Digital operations transformations with Khushpreet Kaur

Digitalization is not a new effort, but today’s complex economy and consumer market has made it more urgent than ever. As insurers work to incorporate automation and other advanced technologies into their offerings and workstreams, they are finding that successfully implementing these tools requires a more holistic focus. McKinsey recently spoke to Khushpreet Kaur, a partner in the New York office, about the common pitfalls insurance companies experience during implementation and how to overcome them by using a well-rounded strategy.

McKinsey: Why is it important for insurers to transform their digital operations?

Khushpreet Kaur: Many insurers have been working to digitalize operations for years and have seen pockets of success. Now, however, there is a greater emphasis on accelerating digital transformations to work through the volatility of the market.

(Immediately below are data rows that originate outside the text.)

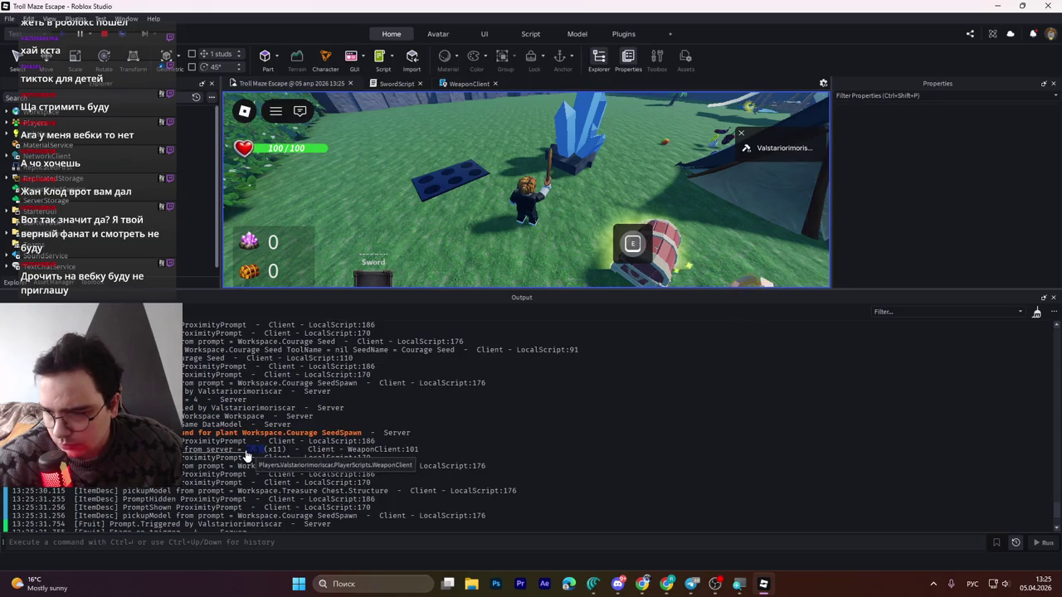
{"action": "left_click", "coordinate": [214, 449]}
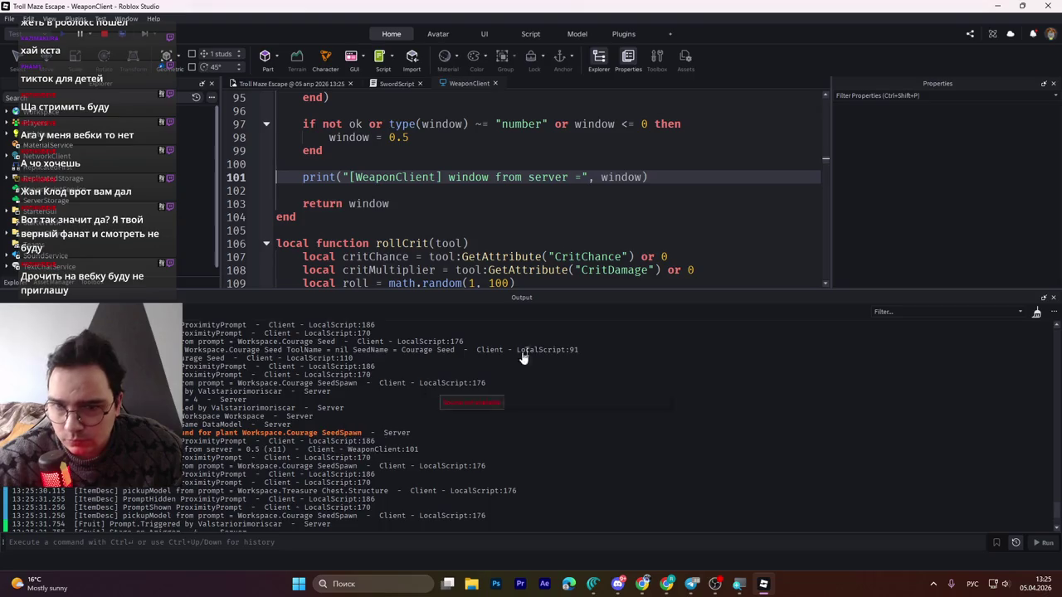
{"action": "left_click", "coordinate": [560, 284]}
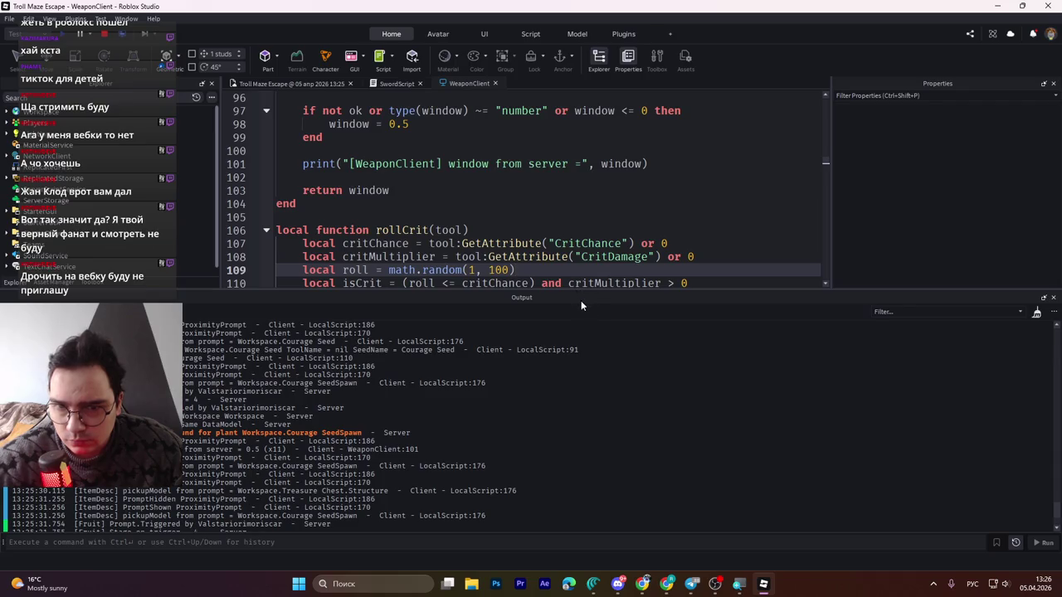
{"action": "left_click_drag", "start_coordinate": [590, 290], "coordinate": [568, 453]}
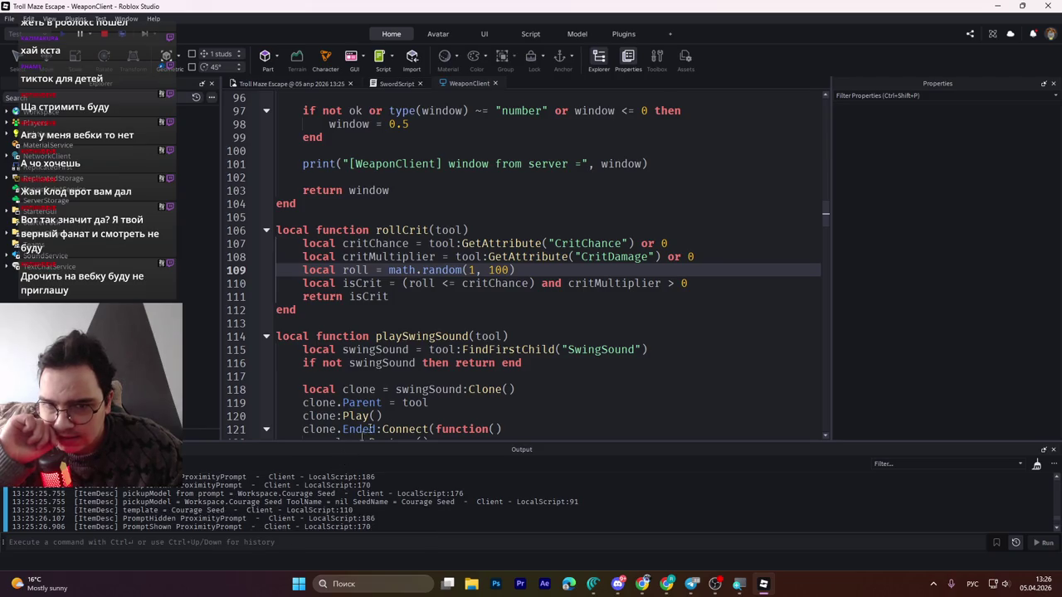
{"action": "left_click", "coordinate": [362, 123]}
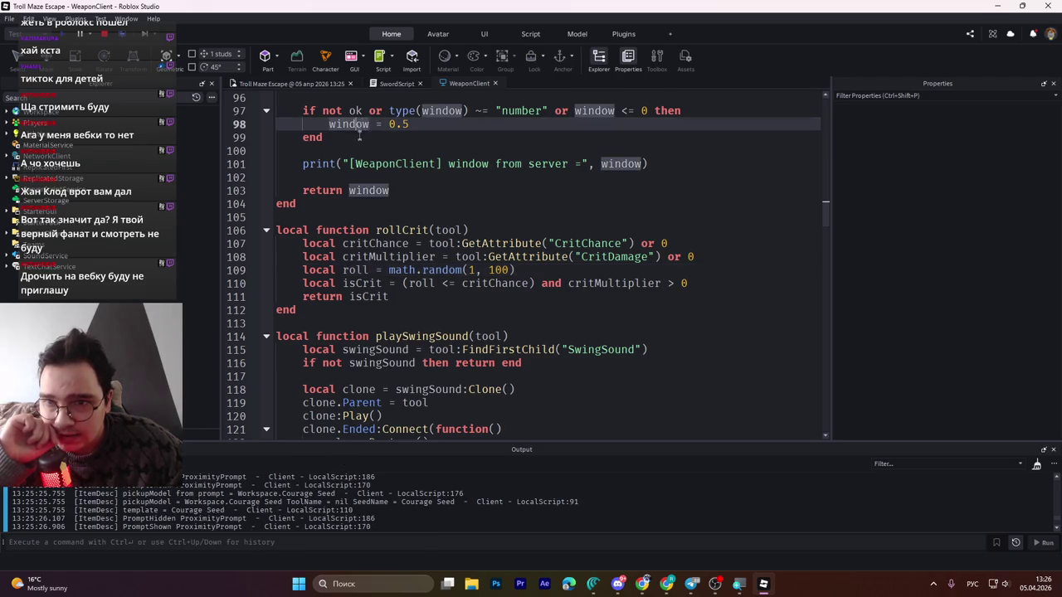
{"action": "scroll", "coordinate": [432, 251], "scroll_direction": "up", "scroll_amount": 3}
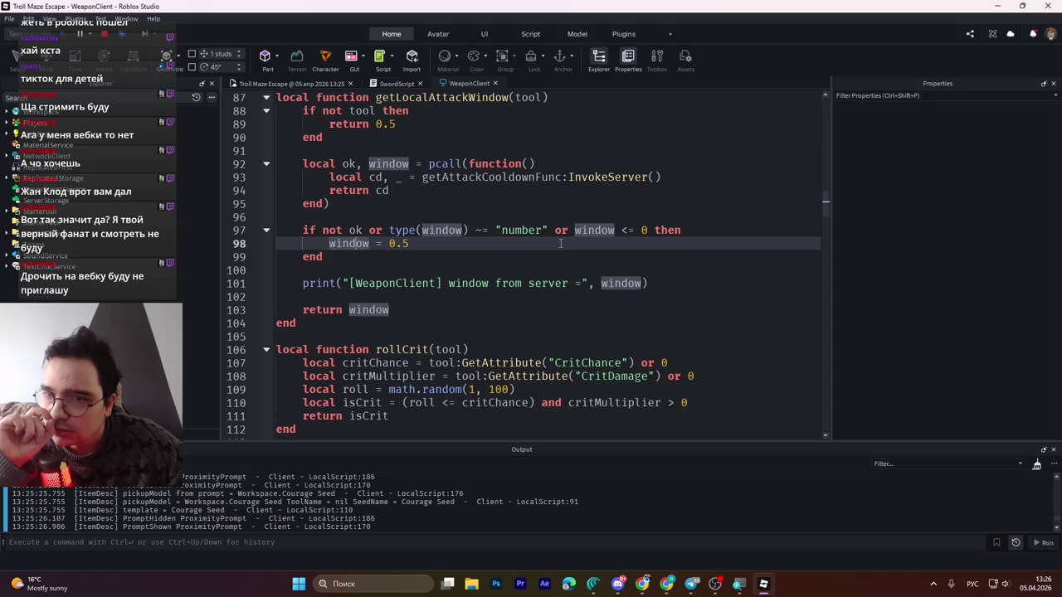
{"action": "scroll", "coordinate": [560, 243], "scroll_direction": "up", "scroll_amount": 2}
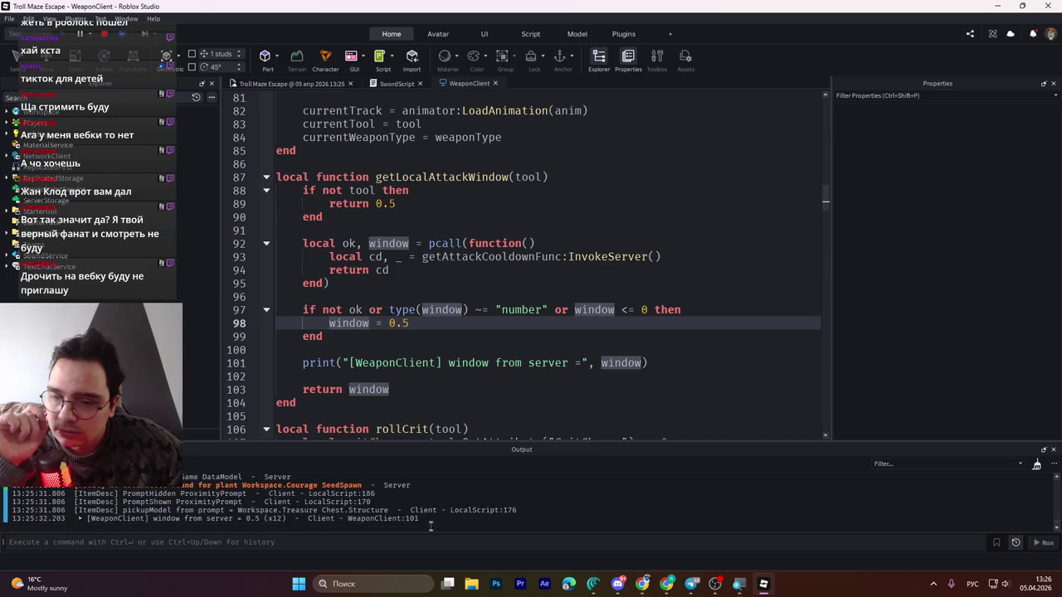
{"action": "mouse_move", "coordinate": [419, 521]}
{"action": "left_mouse_down"}
{"action": "mouse_move", "coordinate": [100, 521]}
{"action": "mouse_move", "coordinate": [39, 503]}
{"action": "mouse_move", "coordinate": [249, 399]}
{"action": "mouse_move", "coordinate": [401, 346]}
{"action": "left_mouse_up"}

Several recent trends are resulting in increased pressure on insurers to be more agile and nimble.

For example, market downturns are creating pressure on companies to create more value for shareholders; high inflation has made claims more expensive while raising operating expenses; customer preference have shifted from physical channels to more digital, self-service models; and COVID-19 introduced hybrid ways of working, enabling many employees to work from home and limiting paper-based processes and manual handoffs.

McKinsey: What are some of the most common points of failure for insurers making these transformations?

Khushpreet Kaur: There are four common traps that insurers can fall into when embarking on their digital transformations. First is implementing trendy automation programs that focus solely on the technology aspect, such as ChatGPT or robotic process automation. Doing this provides only superficial tools and does not solve core operating model challenges within the business.

Second is making progress in areas not critical to business enablement. Many of these initiatives tend to slowly disappear in the pilot phase of implementation.

Third is not balancing tech-led initiatives with business-led initiatives. The balance is difficult to achieve, and it’s important to show how certain actions are meeting business priorities. And fourth is missing the capabilities and skills in the organization to scale early experiments and analyze the results from the deployment of technology.

McKinsey: What steps can insurers take to approach their technology transformations holistically?

Khushpreet Kaur: There are four key steps. First, insurance companies can ensure automation is as much a business priority as it is an operations priority. This step requires leaders to align the business on key areas of focus and tie goals closely to business strategy, markers of success, micrometrics, and KPIs to track progress along the way. Leaders should start with the most critical business processes first. For example, one company found success using automation to help enhance human productivity rather than attempting to use it to replace manual labor.

Second, insurers should focus on people as much as technology. Companies can assess where talent gaps exist and look to reskill employees on technical skills or acquire new talent with these capabilities. Having these people at the heart of solution design is the key to successfully deploying and scaling tech initiatives. It also helps adds a human element to technology enablement, ensures that solutions are tweaked appropriately to meet business needs, and, most important, puts the onus and accountability on individuals to successfully carry out these goals.

Third, insurers should fix their operating models. Getting the right operating model to scale is critical for laying the foundations for a more agile, cross-functional, and engaged organization. Operational leaders who have successfully built resilient, agile organizations have focused on several aspects, including establishing a common strategy and purpose; using modern, AI-based operations tools to maximize time spent on value-adding activities; establishing modern management systems adapted to hybrid and digital-first ways of working; and systematically building capabilities for employees.

Fourth, insurers should build a rigorous performance management system. Having this system in place ensures the impact of the technology transformation is measured clearly and visibly at all levels of the organization. It also helps create a cascade of information from the front line to the CEO on metrics, KPIs that track progress, and any impediments.


Khushpreet Kaur is a partner based in McKinsey’s New York office.